## How to complete this task
Could you retype, exactly as written, every line from the top of the records through the line that contains "photomicrograph demonstrates melanoma"?

## Exercise data
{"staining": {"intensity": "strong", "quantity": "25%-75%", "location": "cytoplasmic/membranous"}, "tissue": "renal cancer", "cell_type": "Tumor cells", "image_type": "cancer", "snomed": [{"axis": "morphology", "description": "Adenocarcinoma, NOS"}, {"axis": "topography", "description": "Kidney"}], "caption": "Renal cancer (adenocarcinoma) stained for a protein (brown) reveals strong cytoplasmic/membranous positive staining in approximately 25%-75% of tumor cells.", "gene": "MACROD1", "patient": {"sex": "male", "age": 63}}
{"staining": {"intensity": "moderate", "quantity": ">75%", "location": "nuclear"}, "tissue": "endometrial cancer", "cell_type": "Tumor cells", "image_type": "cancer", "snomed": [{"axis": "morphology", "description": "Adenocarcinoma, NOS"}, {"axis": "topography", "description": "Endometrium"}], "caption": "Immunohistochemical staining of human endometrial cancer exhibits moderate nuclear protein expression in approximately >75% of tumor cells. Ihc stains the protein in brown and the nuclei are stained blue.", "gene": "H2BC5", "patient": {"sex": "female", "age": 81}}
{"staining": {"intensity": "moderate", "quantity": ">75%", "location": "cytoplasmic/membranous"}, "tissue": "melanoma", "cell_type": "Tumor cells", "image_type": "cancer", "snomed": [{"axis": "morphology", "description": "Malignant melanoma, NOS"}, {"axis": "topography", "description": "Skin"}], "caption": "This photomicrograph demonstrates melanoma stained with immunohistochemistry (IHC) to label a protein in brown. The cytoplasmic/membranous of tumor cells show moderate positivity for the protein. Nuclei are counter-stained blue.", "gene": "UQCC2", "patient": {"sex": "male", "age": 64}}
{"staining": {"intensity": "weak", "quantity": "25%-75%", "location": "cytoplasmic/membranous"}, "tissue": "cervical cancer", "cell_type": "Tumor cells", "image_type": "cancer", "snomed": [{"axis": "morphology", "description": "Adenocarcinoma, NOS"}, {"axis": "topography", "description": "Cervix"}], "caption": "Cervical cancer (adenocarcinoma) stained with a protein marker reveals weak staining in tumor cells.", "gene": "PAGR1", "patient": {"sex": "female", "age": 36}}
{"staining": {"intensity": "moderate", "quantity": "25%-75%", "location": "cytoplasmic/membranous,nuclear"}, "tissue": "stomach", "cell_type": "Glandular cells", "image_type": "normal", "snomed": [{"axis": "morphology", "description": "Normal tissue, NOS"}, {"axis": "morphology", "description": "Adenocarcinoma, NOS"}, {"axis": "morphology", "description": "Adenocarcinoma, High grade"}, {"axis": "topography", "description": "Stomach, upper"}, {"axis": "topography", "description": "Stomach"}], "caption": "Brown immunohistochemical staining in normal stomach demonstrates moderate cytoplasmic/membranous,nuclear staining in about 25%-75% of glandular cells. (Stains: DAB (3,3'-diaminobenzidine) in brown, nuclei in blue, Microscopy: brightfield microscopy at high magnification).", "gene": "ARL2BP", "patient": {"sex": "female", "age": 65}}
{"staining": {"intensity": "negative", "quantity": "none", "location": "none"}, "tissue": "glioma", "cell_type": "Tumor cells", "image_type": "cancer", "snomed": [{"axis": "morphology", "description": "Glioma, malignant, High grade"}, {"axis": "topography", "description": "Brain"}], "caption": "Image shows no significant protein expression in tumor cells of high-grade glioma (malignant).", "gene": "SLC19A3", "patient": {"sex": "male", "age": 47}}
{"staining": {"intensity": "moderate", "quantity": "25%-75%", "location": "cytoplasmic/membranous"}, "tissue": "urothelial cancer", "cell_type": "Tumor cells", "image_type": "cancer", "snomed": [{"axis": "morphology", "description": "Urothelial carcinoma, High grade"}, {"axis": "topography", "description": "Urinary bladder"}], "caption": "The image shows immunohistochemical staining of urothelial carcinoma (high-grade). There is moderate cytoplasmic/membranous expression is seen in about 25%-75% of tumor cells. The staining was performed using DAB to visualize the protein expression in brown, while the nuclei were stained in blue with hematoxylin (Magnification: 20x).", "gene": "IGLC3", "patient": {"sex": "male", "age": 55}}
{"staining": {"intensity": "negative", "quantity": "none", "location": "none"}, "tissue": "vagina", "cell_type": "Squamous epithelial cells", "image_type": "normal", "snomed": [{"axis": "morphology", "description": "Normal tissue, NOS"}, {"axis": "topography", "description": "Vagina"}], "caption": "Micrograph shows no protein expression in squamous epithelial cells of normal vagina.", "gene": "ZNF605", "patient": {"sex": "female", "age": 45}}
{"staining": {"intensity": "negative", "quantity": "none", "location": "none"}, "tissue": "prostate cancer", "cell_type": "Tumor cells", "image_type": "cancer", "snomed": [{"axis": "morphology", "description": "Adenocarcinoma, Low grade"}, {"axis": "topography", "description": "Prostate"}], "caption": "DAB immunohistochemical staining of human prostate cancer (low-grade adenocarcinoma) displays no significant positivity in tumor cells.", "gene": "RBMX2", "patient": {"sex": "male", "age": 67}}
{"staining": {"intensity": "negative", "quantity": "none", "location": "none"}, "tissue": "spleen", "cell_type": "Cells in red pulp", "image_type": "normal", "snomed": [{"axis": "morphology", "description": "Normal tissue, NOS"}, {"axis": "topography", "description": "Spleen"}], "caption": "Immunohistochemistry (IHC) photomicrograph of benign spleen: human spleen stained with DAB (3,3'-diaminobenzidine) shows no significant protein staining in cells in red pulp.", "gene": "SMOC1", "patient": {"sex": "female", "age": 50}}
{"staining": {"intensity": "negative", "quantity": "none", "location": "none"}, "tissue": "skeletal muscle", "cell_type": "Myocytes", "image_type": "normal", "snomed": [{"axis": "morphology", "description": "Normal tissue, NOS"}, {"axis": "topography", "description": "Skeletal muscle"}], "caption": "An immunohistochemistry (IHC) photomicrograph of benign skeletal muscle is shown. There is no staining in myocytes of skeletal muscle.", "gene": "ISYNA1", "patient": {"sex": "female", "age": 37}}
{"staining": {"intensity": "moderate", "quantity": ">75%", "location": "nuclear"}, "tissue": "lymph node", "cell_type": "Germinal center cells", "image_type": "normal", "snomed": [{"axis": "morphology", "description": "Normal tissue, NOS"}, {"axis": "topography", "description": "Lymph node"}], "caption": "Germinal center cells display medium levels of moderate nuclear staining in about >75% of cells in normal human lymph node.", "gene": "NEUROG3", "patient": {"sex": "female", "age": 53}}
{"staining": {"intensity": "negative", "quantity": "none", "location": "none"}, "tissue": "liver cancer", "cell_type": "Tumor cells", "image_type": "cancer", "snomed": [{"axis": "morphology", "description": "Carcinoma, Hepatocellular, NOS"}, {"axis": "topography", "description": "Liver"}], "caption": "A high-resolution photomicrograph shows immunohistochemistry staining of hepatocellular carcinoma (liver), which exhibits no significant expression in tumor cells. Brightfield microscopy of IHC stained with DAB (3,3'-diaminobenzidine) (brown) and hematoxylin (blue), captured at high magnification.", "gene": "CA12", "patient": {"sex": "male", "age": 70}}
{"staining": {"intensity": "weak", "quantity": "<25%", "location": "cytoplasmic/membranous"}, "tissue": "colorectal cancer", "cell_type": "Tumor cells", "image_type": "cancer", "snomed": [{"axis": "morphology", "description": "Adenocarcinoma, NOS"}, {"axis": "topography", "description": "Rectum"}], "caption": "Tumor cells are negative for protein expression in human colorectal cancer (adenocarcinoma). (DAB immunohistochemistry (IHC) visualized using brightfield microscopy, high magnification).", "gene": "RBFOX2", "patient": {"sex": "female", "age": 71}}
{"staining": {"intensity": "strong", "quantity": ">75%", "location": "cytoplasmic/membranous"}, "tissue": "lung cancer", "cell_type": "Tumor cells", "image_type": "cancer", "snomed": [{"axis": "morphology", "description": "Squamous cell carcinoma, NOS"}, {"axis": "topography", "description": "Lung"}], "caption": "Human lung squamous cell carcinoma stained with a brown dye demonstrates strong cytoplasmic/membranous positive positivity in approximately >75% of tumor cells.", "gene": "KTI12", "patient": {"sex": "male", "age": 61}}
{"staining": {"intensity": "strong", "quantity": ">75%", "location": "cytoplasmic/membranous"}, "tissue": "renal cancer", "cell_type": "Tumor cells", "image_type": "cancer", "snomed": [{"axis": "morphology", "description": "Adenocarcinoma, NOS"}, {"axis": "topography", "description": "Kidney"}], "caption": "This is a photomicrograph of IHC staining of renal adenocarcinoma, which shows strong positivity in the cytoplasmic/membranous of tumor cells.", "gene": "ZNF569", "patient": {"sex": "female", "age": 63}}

## Output for this exercise
{"staining": {"intensity": "strong", "quantity": "25%-75%", "location": "cytoplasmic/membranous"}, "tissue": "renal cancer", "cell_type": "Tumor cells", "image_type": "cancer", "snomed": [{"axis": "morphology", "description": "Adenocarcinoma, NOS"}, {"axis": "topography", "description": "Kidney"}], "caption": "Renal cancer (adenocarcinoma) stained for a protein (brown) reveals strong cytoplasmic/membranous positive staining in approximately 25%-75% of tumor cells.", "gene": "MACROD1", "patient": {"sex": "male", "age": 63}}
{"staining": {"intensity": "moderate", "quantity": ">75%", "location": "nuclear"}, "tissue": "endometrial cancer", "cell_type": "Tumor cells", "image_type": "cancer", "snomed": [{"axis": "morphology", "description": "Adenocarcinoma, NOS"}, {"axis": "topography", "description": "Endometrium"}], "caption": "Immunohistochemical staining of human endometrial cancer exhibits moderate nuclear protein expression in approximately >75% of tumor cells. Ihc stains the protein in brown and the nuclei are stained blue.", "gene": "H2BC5", "patient": {"sex": "female", "age": 81}}
{"staining": {"intensity": "moderate", "quantity": ">75%", "location": "cytoplasmic/membranous"}, "tissue": "melanoma", "cell_type": "Tumor cells", "image_type": "cancer", "snomed": [{"axis": "morphology", "description": "Malignant melanoma, NOS"}, {"axis": "topography", "description": "Skin"}], "caption": "This photomicrograph demonstrates melanoma stained with immunohistochemistry (IHC) to label a protein in brown. The cytoplasmic/membranous of tumor cells show moderate positivity for the protein. Nuclei are counter-stained blue.", "gene": "UQCC2", "patient": {"sex": "male", "age": 64}}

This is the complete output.